ACCUMULATORI COMPULSIVI

Qualche domanda allo psichiatra per capire il fenomeno degli accumulatori compulsivi

 

Di cosa parliamo, di un disturbo a sé stante o di una manifestazione di qualche altra patologia?

Parliamo di un sintomo e non di una malattia in sé.
Può essere presente in diverse patologie, come i disturbi ossessivi compulsivi, le forme gravi di depressione e le psicosi importanti. Poi ci sono i casi legati al deterioramento cognitivo negli anziani. Spesso questo comportamento si correla con una trascuratezza della cura di sé e dell’ambiente dove si vive.
E’ un sintomo vistoso che quindi colpisce l’immaginazione ed è facile rimanerne impressionati.
Il primo caso descritto in letteratura è quello di due fratelli newyorkesi, che negli anni quaranta del secolo scorso furono trovati morti nel loro appartamento, letteralmente seppelliti dal crollo delle cose che avevano accumulato. In casi come questi si può parlare di un sintomo che diventa talmente evidente da costituire il nucleo della malattia, ma sono circostanze eccezionali.

 

Quali sono i meccanismi che fanno insorgere questo comportamento?

L’aspetto fondamentale è l’incapacità di separarsi dalle cose che rappresentano qualcosa di particolarmente significativo per il soggetto. In generale questo tipo di comportamento viene messo in relazione con un’incapacità di affrontare le perdite di tipo umano, di tipo relazionale e di tipo affettivo. Negli ultimi anni ci sono stati degli interessanti studi che hanno evidenziato anche una base biologica del problema.
In sostanza in questi pazienti sono state riscontrate delle anomalie nei circuiti neuronali. In più, se ci si pensa, in queste persone la tendenza all’accumulo sfrenato non è altro che un’estremizzazione di un comportamento da sempre nella natura umana: quello di crearsi delle scorte per fronteggiare possibili periodi di penuria.

 

Nel vostro lavoro di tutti i giorni avete a che fare con accumulatori compulsivi, a quale identikit corrispondono?

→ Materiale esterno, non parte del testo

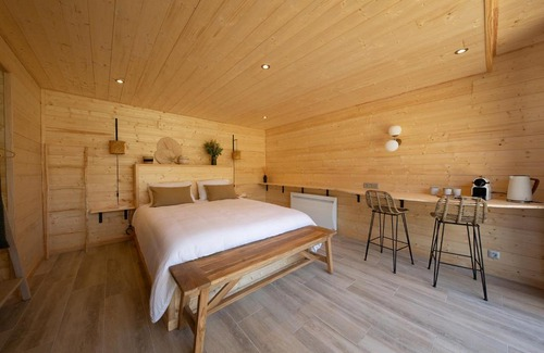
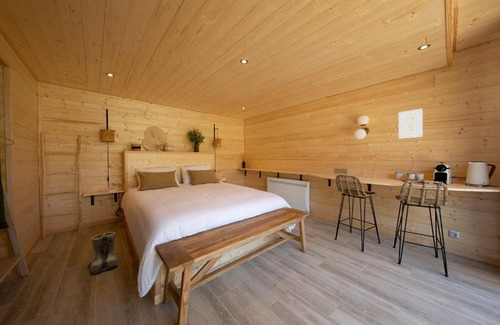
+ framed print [398,108,423,139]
+ boots [90,231,119,275]
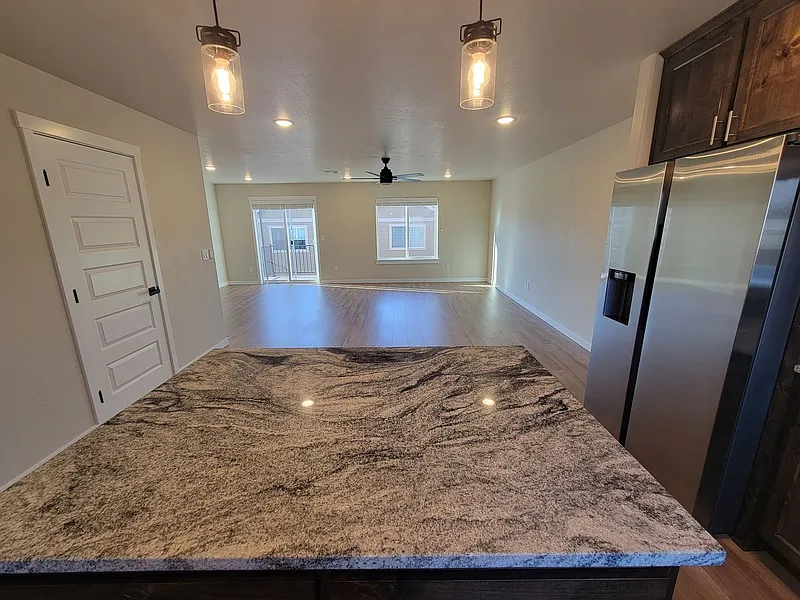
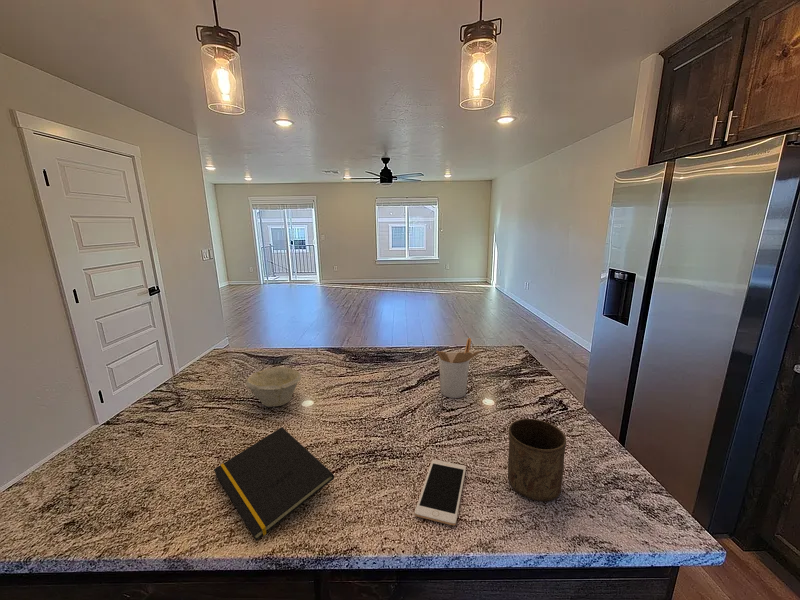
+ bowl [245,366,302,408]
+ cell phone [414,459,467,526]
+ notepad [213,426,335,542]
+ utensil holder [435,337,481,399]
+ cup [507,418,567,502]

Ogni mese facciamo diverse centinaia di interventi domiciliari in cui l’operatore va a casa del paziente.
Capita di entrare in abitazioni le cui condizioni sono del tutto simili a quelle viste nelle trasmissioni tv.
In 4 casi su 5 si tratta di anziani che hanno un iniziale danno di tipo cognitivo e che spesso preludono ad una stato di demenza. Queste persone tengono di tutto e di più. Nei casi più estremi si accumula anche la spazzatura. Non c’è da stupirsi dell’età avanzata di questi soggetti. Tutti gli anziani infatti anche i più facoltosi, diventano molto più parchi con l’avanzare dell’età. Ed è una reazione ad una sensazione di maggiore difficoltà che avvertono nei confronti del proprio futuro, soprattutto in tempi di crisi economica: con questo atteggiamento si sentono più attrezzati a fronteggiarlo.

 

Da chi arriva la segnalazione?

Ad accorgersene sono i famigliari, quando ci sono. Oppure i conoscenti o i vicini, se c’è confidenza.
Però non è così facile scovare questo comportamento. Soprattutto nel caso degli anziani colpiti da demenza, permane comunque quello che noi tecnici chiamiamo “comportamento passe-partout”, cioè mantengono un atteggiamento sociale normale, salutano chi incontrano, non modificano le proprie abitudini, però poi si varca la soglia della loro abitazione e si vede quello che è impossibile non notare. Di solito sono anziani soli, ma a volte si tratta di coppie in cui il convivente è talmente succube dell’altro da accettare questo strano comportamento.

 

Trattamenti: cosa si fa?

La strategia è quella di curare la malattia sottostante. In generale è molto difficile convincere queste persone a separarsi delle loro cose. Nei casi più gravi, quando ci accorgiamo che quel tipo di comportamento mina la propria autonomia personale, e che costituisce un ostacolo verso le più basilari attività della cura di sé, come alimentarsi, allora si predispone un ricovero e si chiede all’ufficio di igiene di intervenire per una bonifica. Si tratta di misure estreme in cui comunque si tenta di ottenere il consenso del cittadino.